» Assigned task:
Every record below, from first to last, should be copied exactly; leave the pictures out.

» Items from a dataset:
################

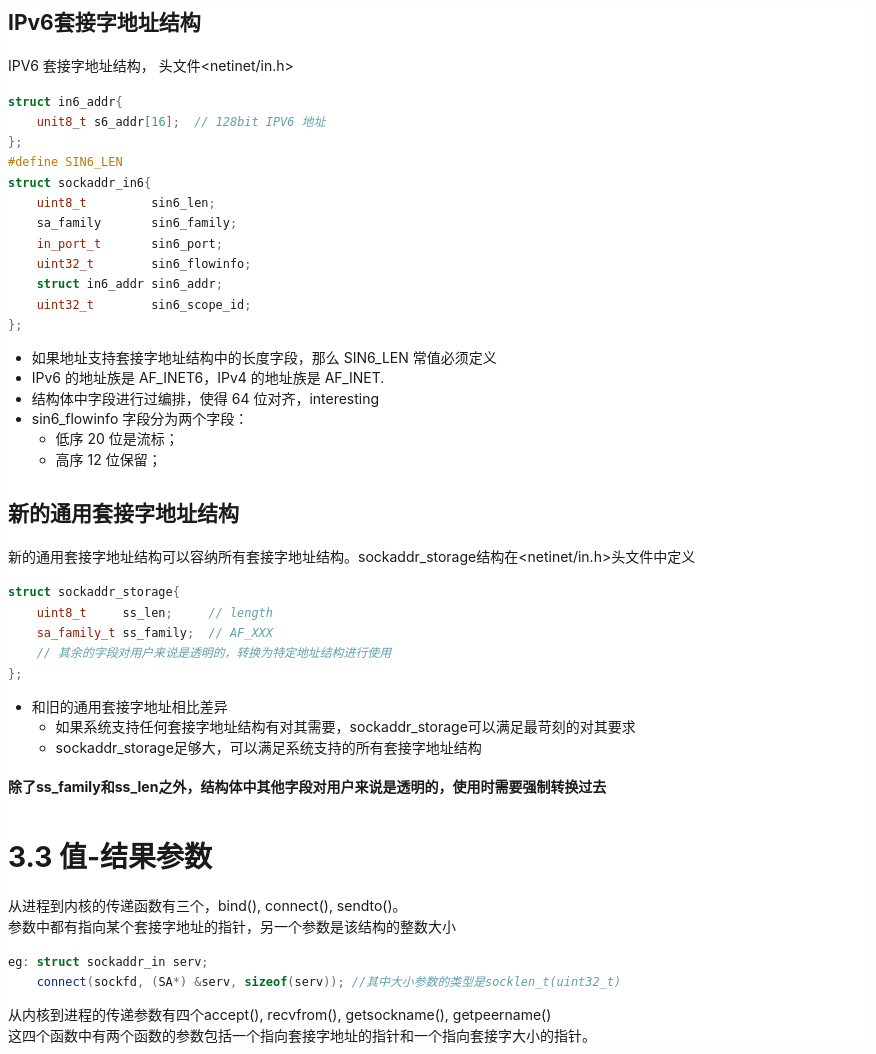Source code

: ## IPv6套接字地址结构

IPV6 套接字地址结构， 头文件<netinet/in.h>  

```cpp
struct in6_addr{
	unit8_t s6_addr[16];  // 128bit IPV6 地址
};
#define SIN6_LEN
struct sockaddr_in6{
	uint8_t         sin6_len;
	sa_family       sin6_family;
	in_port_t       sin6_port;
	uint32_t        sin6_flowinfo;
	struct in6_addr sin6_addr;
	uint32_t        sin6_scope_id;
};
```

- 如果地址支持套接字地址结构中的长度字段，那么 SIN6_LEN 常值必须定义 
- IPv6 的地址族是 AF_INET6，IPv4 的地址族是 AF_INET. 
- 结构体中字段进行过编排，使得 64 位对齐，interesting 
- sin6_flowinfo 字段分为两个字段： 
  - 低序 20 位是流标； 
  - 高序 12 位保留； 
 
## 新的通用套接字地址结构

新的通用套接字地址结构可以容纳所有套接字地址结构。sockaddr_storage结构在<netinet/in.h>头文件中定义 

```cpp
struct sockaddr_storage{
	uint8_t     ss_len;     // length
	sa_family_t ss_family;  // AF_XXX
	// 其余的字段对用户来说是透明的，转换为特定地址结构进行使用
};
```
- 和旧的通用套接字地址相比差异
  - 如果系统支持任何套接字地址结构有对其需要，sockaddr_storage可以满足最苛刻的对其要求 
  - sockaddr_storage足够大，可以满足系统支持的所有套接字地址结构 

#### 除了ss_family和ss_len之外，结构体中其他字段对用户来说是透明的，使用时需要强制转换过去
 
# 3.3 值-结果参数

从进程到内核的传递函数有三个，bind(), connect(), sendto()。  
参数中都有指向某个套接字地址的指针，另一个参数是该结构的整数大小  
```cpp
eg: struct sockaddr_in serv;  
    connect(sockfd, (SA*) &serv, sizeof(serv)); //其中大小参数的类型是socklen_t(uint32_t) 
```
从内核到进程的传递参数有四个accept(), recvfrom(), getsockname(), getpeername()  
这四个函数中有两个函数的参数包括一个指向套接字地址的指针和一个指向套接字大小的指针。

################

» Result of the task:
Source code

: ## IPv6套接字地址结构

IPV6 套接字地址结构， 头文件<netinet/in.h>  

```cpp
struct in6_addr{
	unit8_t s6_addr[16];  // 128bit IPV6 地址
};
#define SIN6_LEN
struct sockaddr_in6{
	uint8_t         sin6_len;
	sa_family       sin6_family;
	in_port_t       sin6_port;
	uint32_t        sin6_flowinfo;
	struct in6_addr sin6_addr;
	uint32_t        sin6_scope_id;
};
```

- 如果地址支持套接字地址结构中的长度字段，那么 SIN6_LEN 常值必须定义 
- IPv6 的地址族是 AF_INET6，IPv4 的地址族是 AF_INET. 
- 结构体中字段进行过编排，使得 64 位对齐，interesting 
- sin6_flowinfo 字段分为两个字段： 
  - 低序 20 位是流标； 
  - 高序 12 位保留； 
 
## 新的通用套接字地址结构

新的通用套接字地址结构可以容纳所有套接字地址结构。sockaddr_storage结构在<netinet/in.h>头文件中定义 

```cpp
struct sockaddr_storage{
	uint8_t     ss_len;     // length
	sa_family_t ss_family;  // AF_XXX
	// 其余的字段对用户来说是透明的，转换为特定地址结构进行使用
};
```
- 和旧的通用套接字地址相比差异
  - 如果系统支持任何套接字地址结构有对其需要，sockaddr_storage可以满足最苛刻的对其要求 
  - sockaddr_storage足够大，可以满足系统支持的所有套接字地址结构 

#### 除了ss_family和ss_len之外，结构体中其他字段对用户来说是透明的，使用时需要强制转换过去
 
# 3.3 值-结果参数

从进程到内核的传递函数有三个，bind(), connect(), sendto()。  
参数中都有指向某个套接字地址的指针，另一个参数是该结构的整数大小  
```cpp
eg: struct sockaddr_in serv;  
    connect(sockfd, (SA*) &serv, sizeof(serv)); //其中大小参数的类型是socklen_t(uint32_t) 
```
从内核到进程的传递参数有四个accept(), recvfrom(), getsockname(), getpeername()  
这四个函数中有两个函数的参数包括一个指向套接字地址的指针和一个指向套接字大小的指针。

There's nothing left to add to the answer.